◆ What to work on: Sort through the data and copy the lines holding the word "scroll".
** Opening Provided records block **
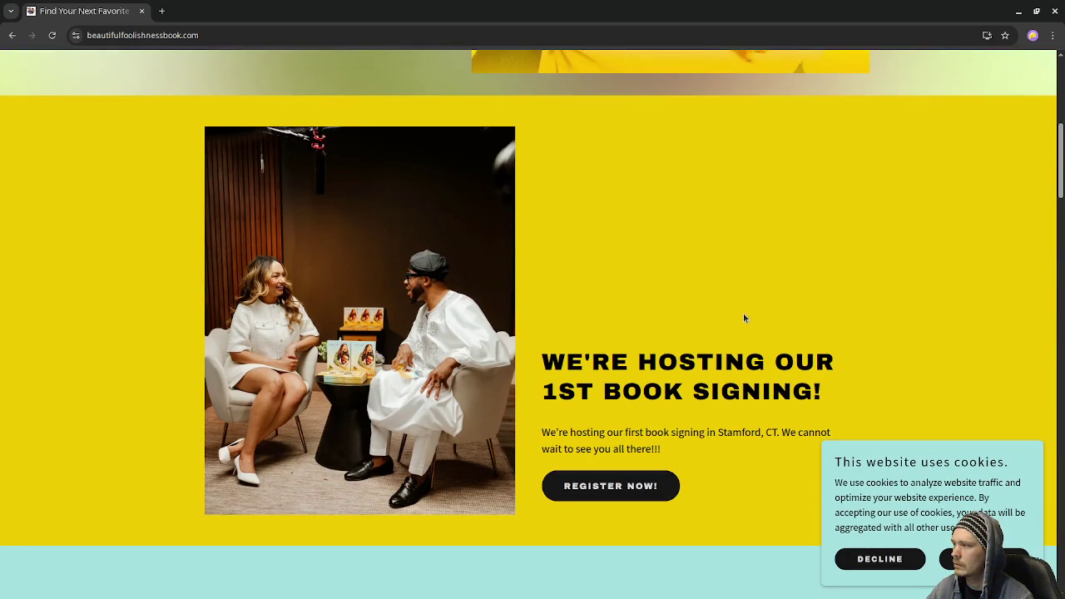
scroll(748, 314, "down", 6)
scroll(750, 317, "down", 4)
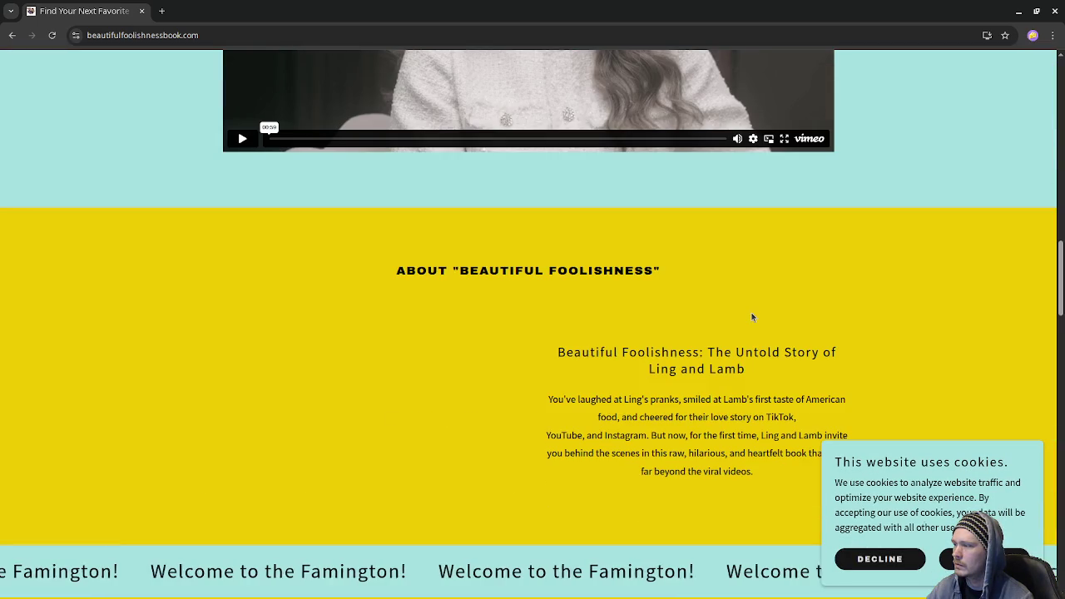
scroll(751, 312, "down", 3)
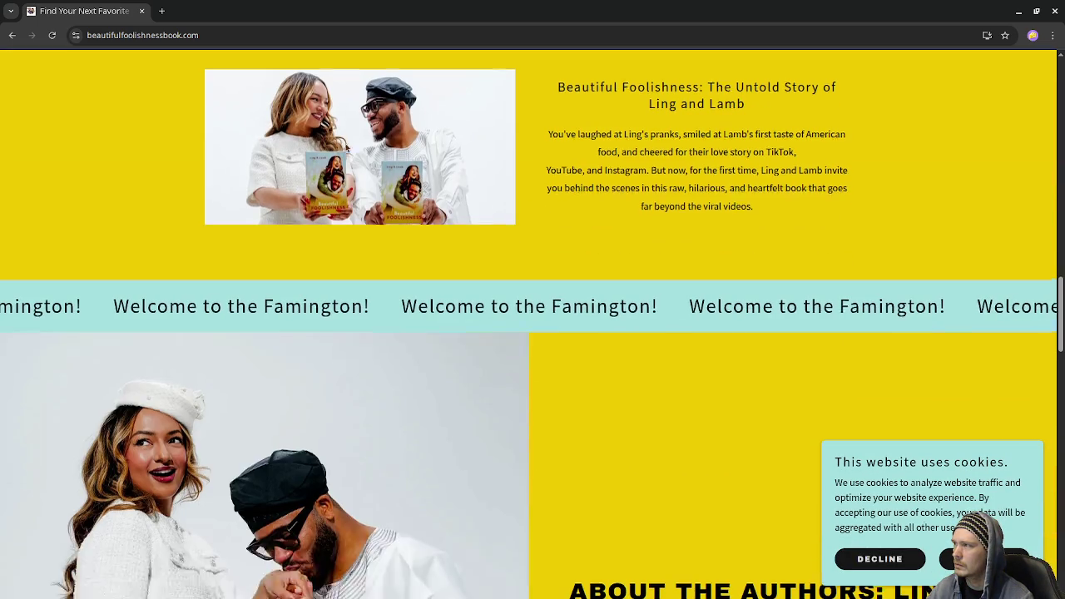
scroll(749, 310, "up", 1)
key("alt+Tab")
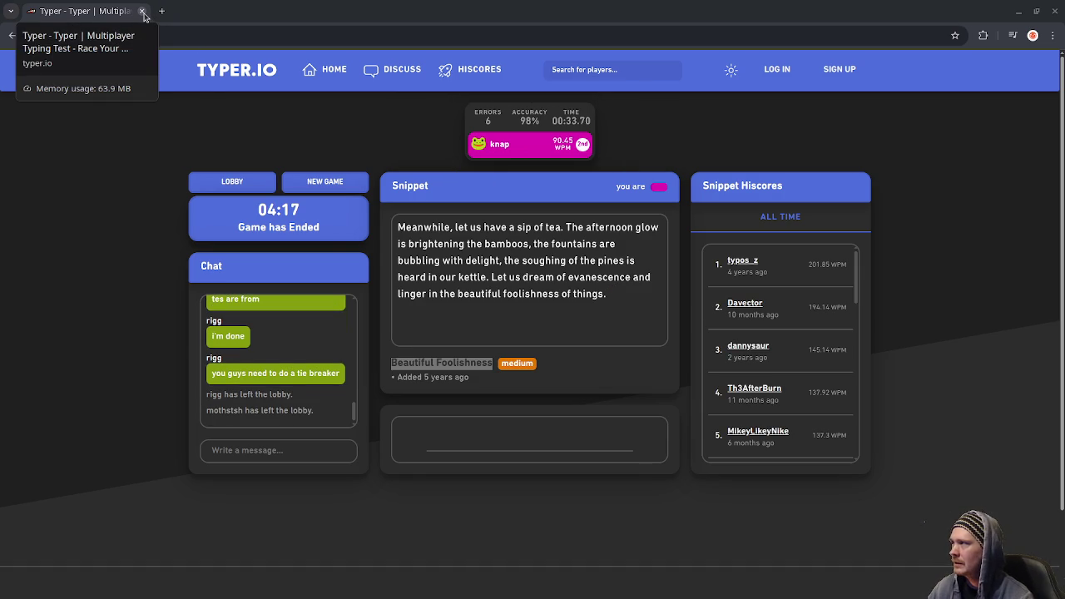
Close the Typer.io browser window and minimize Obsidian to reveal the New Year countdown
left_click(143, 16)
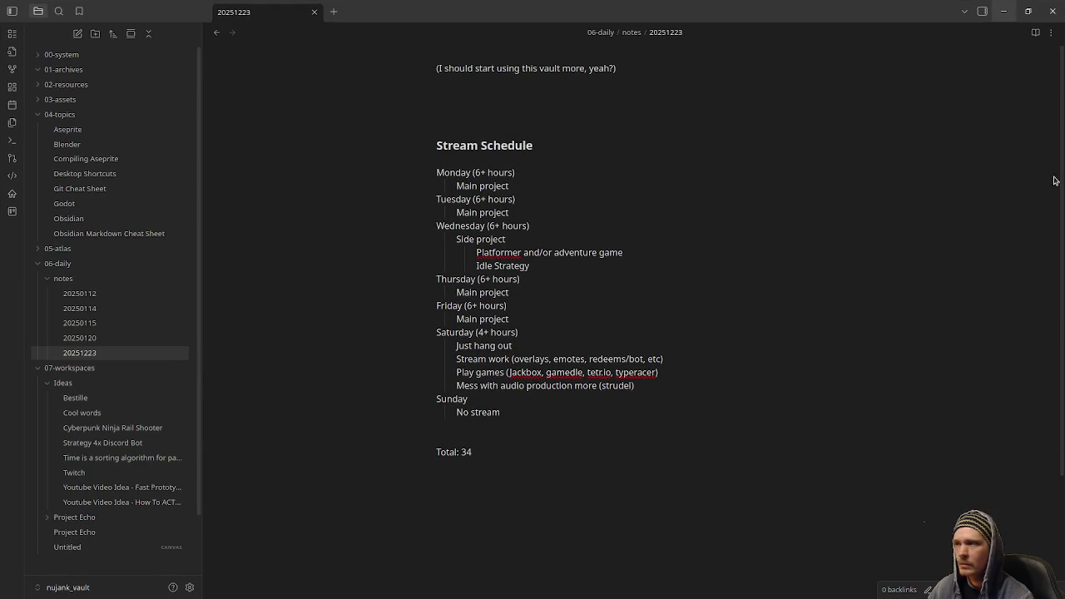
left_click(1005, 10)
** Closing Provided records block **
◆ Expected output:
scroll(748, 314, "down", 6)
scroll(750, 317, "down", 4)
scroll(751, 312, "down", 3)
scroll(749, 310, "up", 1)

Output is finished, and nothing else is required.